Quote every sentence in the piece on teacher-assessed grades that ends with a question mark, including any in its headings.

### TEXT SEGMENT:
------------------------
It did not go well last time, and I was not convinced that any lessons had been learned. We were told that further guidance would be forthcoming, and the anxiety began again.
Unlike last year, there will be officially teacher-assessed grades. There will be no algorithm. What will be needed, according to the Joint Council for Qualifications, is “robust evidence”. This announcement, at a late stage in the process from a teacher’s perspective, did nothing to help anxiety around results this year.
Like many schools, my own school does its mocks in January. Last year, when we were working on the rank order, we had that data available. This year, we do not.
GCSEs 2021: What does ‘robust evidence’ really mean?
This meant that, as a school, we had to seriously consider what “robust” actually meant. To us, it meant work that we could confirm was definitely the students’ own.
One of the easiest ways to do this is, of course, formal, in-person assessment. This left us with what would normally have been the exams at the end of Year 10 and the end of Year 12. As it happens, these were actually taken in September at our school, and many of the students did not perform at their best for a range of reasons - not least that they hadn’t done any handwritten work during lockdown.
We could, of course, theoretically use that as our central data. It is robust. However, the papers have long since been returned to the students. And would it be fair to students who have learned so much and grown so much since then? No. Not at all.
Some schools have made the decision to count work that has been done over lockdown, which is fair enough. There is nothing to say that you can’t.
However, I support my school’s stance that this data isn’t robust enough to count as evidence of our chosen grades for our subjects. The idea of potentially having to justify giving my students a certain grade is intimidating enough - I want to know that I have some unarguable data to fall back on.
As a result of all of these issues, my school is holding a formal assessment period for both GCSE and A level. The students have been consulted over start dates, and how long the period will be to fit everything in.
Teacher-assessed grades: A very tense balancing act
The result is that it starts very soon. I have very few lessons with my exam classes left. It feels like the whole thing is a very tense balancing act, as we try to weigh the pressures on the students against the need to provide unarguable evidence for what they have achieved.
I feel for the students. But I also feel for my colleagues. My own subject has four separate papers and is a core subject. The marking load that will be coming our way is tough, and feels more pressurised than normal mock marking. The stakes are higher, for one thing. The school has done what it can to provide us with time to mark, but it still feels like it is a bit much.
A lot of time has gone into arranging marking and moderation to make it as fair and robust as possible. We need to think at every stage of what would happen if this grade was challenged or appealed.
But, for some reason, this still feels like it’s not enough. How can these exams be robust when some students will have seen some of the questions before, or may even have gone over them with a tutor? How is it fair when different schools are using different methods to come up with their grades?
To be honest, I feel anxious and overwhelmed about what’s coming. It feels much more personal than last year - partly because that’s how it’s been presented, of course.
I have no doubt that every school will have made the best decision for their students based on the data they already had, and I don’t think it helps anyone to publicly judge other schools’ plans.
But who will have the advantage: those who have done formal assessments or those who have not? Only time will tell.
I do know that in the coming months schools like mine will be facing a workload mountain, and that doesn’t seem to be being discussed.
------------------------
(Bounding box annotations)
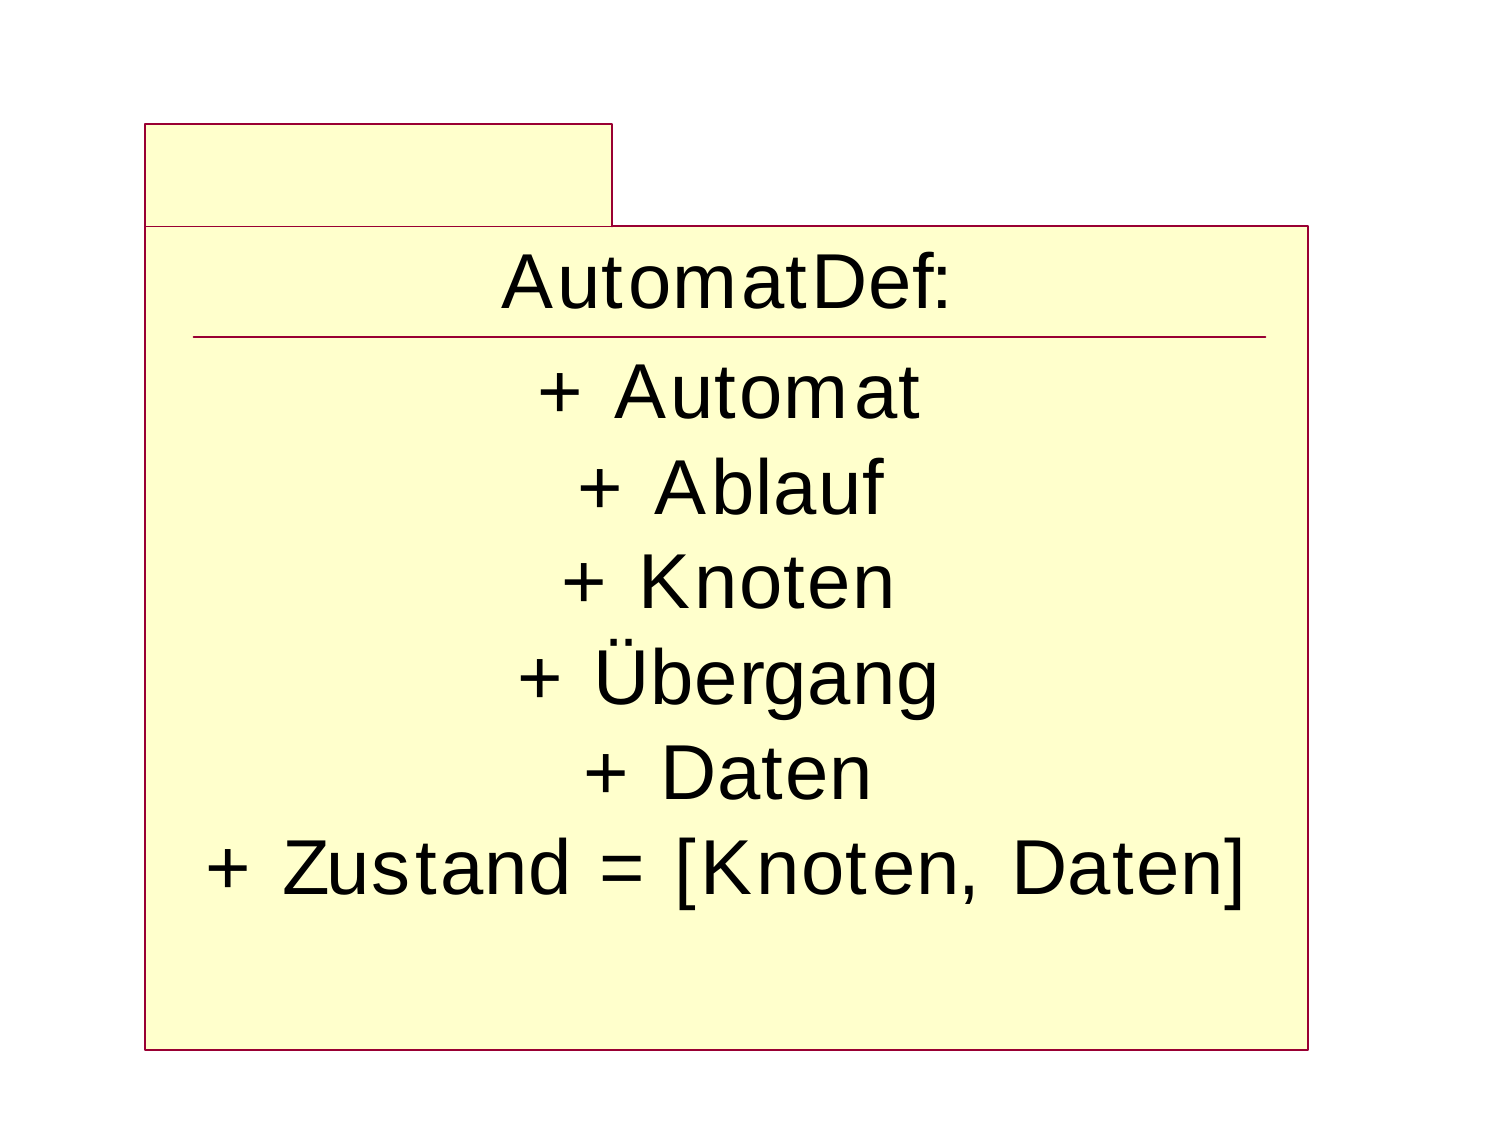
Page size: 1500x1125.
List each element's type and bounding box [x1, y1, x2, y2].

picture [88, 78, 1377, 1103]
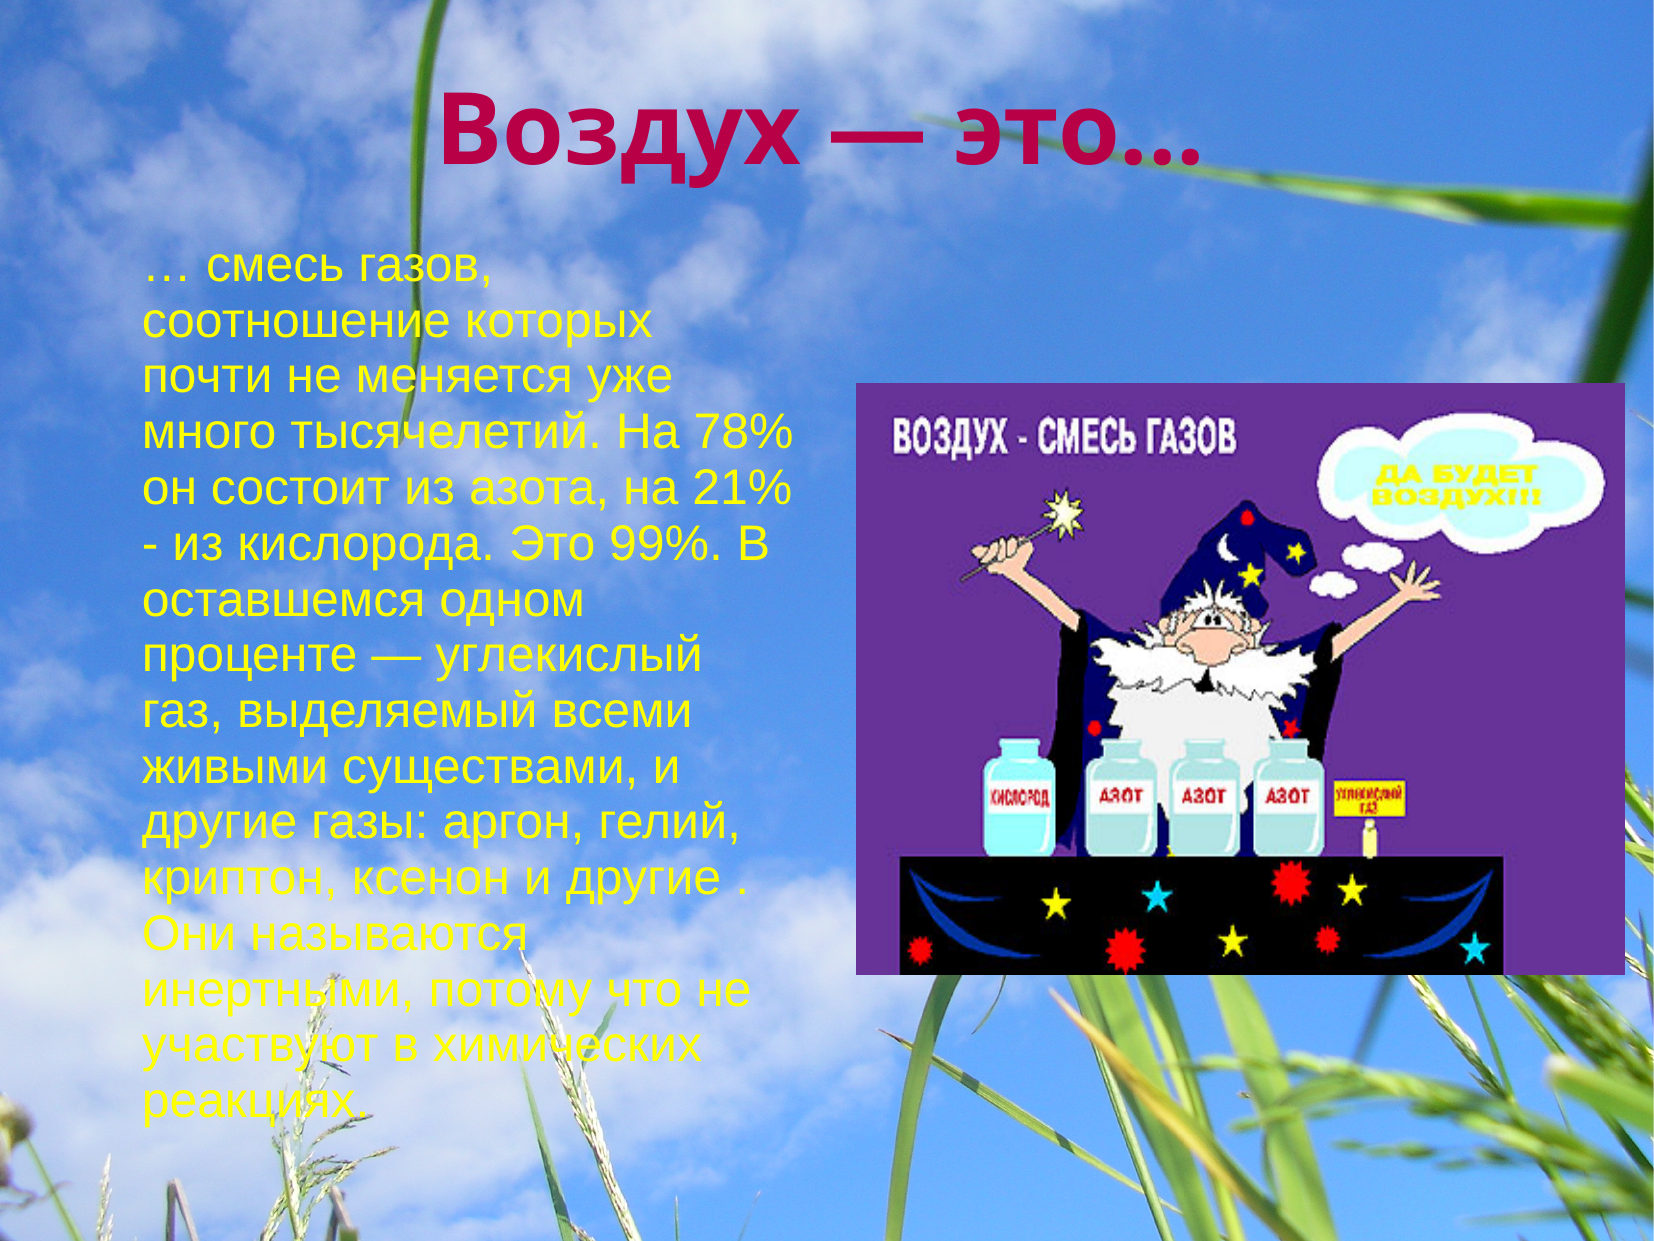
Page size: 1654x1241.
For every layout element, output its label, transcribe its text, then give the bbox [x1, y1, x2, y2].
------------------------
### FULL ANSWER:
- GCSEs 2021: What does ‘robust evidence’ really mean?
- And would it be fair to students who have learned so much and grown so much since then?
- How can these exams be robust when some students will have seen some of the questions before, or may even have gone over them with a tutor?
- How is it fair when different schools are using different methods to come up with their grades?
- But who will have the advantage: those who have done formal assessments or those who have not?